*** The data ***
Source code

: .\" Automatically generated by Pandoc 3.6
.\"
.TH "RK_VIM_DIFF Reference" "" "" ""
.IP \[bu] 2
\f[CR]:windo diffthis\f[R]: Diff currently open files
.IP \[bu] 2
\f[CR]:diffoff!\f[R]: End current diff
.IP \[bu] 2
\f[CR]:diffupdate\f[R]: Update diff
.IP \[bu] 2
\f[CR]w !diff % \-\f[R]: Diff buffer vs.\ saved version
***
Print all records shown above, word for word.

Source code

: .\" Automatically generated by Pandoc 3.6
.\"
.TH "RK_VIM_DIFF Reference" "" "" ""
.IP \[bu] 2
\f[CR]:windo diffthis\f[R]: Diff currently open files
.IP \[bu] 2
\f[CR]:diffoff!\f[R]: End current diff
.IP \[bu] 2
\f[CR]:diffupdate\f[R]: Update diff
.IP \[bu] 2
\f[CR]w !diff % \-\f[R]: Diff buffer vs.\ saved version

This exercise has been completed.